Period Covered: 01 – 05 November 2021
- Shop Price annual rose by 0.3% in November compared to October’s decrease of 0.4%. This is a above the 12- and 6-month average price decreases of 1.2% and 0.6%, respectively. This is the first time that prices have risen since May 2019.
- Non-Food deflation slowed to 0.1% in November compared to the decline of 1.0% in October. This is a slower rate of decline than the 12- and 6-month average price declines of 2.0% and 1.0%, respectively. This is the slowest rate of decline since May 2019.
- Food inflation accelerated to 1.1% in November up from 0.5% in October. This is above the 12- and 6-month average price growth rates of 0.1% and 0.1%, respectively. This is the highest inflation rate since November 2020.
- Fresh Food inflation accelerated to 1.2% in November up from 0.3% in October. This is above the 12- and 6-month average price growth rates of -0.6% and -0.2%, respectively. This is the highest inflation rate since August 2019.

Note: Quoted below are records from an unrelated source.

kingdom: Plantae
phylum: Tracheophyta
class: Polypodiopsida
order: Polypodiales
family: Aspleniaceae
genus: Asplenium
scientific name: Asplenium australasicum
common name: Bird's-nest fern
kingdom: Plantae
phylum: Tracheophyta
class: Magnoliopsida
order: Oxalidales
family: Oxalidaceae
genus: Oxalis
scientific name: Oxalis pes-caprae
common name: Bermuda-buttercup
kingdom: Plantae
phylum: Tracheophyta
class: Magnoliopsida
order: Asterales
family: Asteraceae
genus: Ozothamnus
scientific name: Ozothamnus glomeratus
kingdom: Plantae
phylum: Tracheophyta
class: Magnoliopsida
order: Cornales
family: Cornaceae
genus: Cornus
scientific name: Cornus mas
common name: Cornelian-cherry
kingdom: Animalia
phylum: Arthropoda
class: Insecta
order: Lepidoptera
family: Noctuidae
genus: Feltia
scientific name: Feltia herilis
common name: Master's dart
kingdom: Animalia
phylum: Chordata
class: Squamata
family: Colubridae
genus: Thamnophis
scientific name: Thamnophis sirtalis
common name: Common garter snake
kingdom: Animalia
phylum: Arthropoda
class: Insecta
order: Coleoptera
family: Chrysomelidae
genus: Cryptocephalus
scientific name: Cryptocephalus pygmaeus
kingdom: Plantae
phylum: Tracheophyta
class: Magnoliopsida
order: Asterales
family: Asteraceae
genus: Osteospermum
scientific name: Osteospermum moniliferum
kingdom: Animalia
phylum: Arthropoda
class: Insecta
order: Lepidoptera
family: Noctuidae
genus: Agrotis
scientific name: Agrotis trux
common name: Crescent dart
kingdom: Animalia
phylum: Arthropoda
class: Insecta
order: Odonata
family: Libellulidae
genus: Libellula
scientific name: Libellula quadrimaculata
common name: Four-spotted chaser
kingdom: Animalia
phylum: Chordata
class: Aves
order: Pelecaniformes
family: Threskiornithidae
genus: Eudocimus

- Ambient Food inflation accelerated to 0.9% in November up from 0.8% in October. This is below the 12- month average price increase of 1.1% and above the 6-month average price increase of 0.6%. This is the highest rate of increase since April 2021.
Helen Dickinson OBE, Chief Executive of the British Retail Consortium, said:
“November saw overall year-on-year prices increase for the first time in two and a half years, driven by rising food prices, and non-food deflation slowing. The impact of labour shortages, rising commodity prices and transportation costs have now very clearly taken their hold on consumer prices. With food prices rising, and particularly fresh food - which saw the highest inflation since 2019 - we may find some of our Christmas shopping a little more expensive this year. Food was also affected by a rise in global food costs where certain staples, such as vegetable oil, have doubled in price in the past two years.
“With ongoing labour shortages throughout the supply chain expected to continue for some time, and no signs that rising costs of transport and commodities will subside, we expect the rate of inflation to accelerate over coming months. Retailers are doing all they can to mitigate the impacts for their customers, Government also must play its part and work with industry to find long-term solutions to the labour shortages as this will help to relieve cost pressures and protect the pockets of the British public who are already facing mounting costs from increasing energy prices and the looming rise in national insurance.”
Mike Watkins, Head of Retailer and Business Insight, NielsenIQ:
“The significant increases in energy and travel costs are adding pressure to household budgets and the remaining weeks of the Golden Quarter could be an uncertain time for shopper spend. NielsenIQ shopper research shows that 4 in 10 households feel that their spending is constrained and whilst inflationary pressures are now coming from both food and non-food, retailers continue to keep hold back increases in shop prices ahead of Christmas.”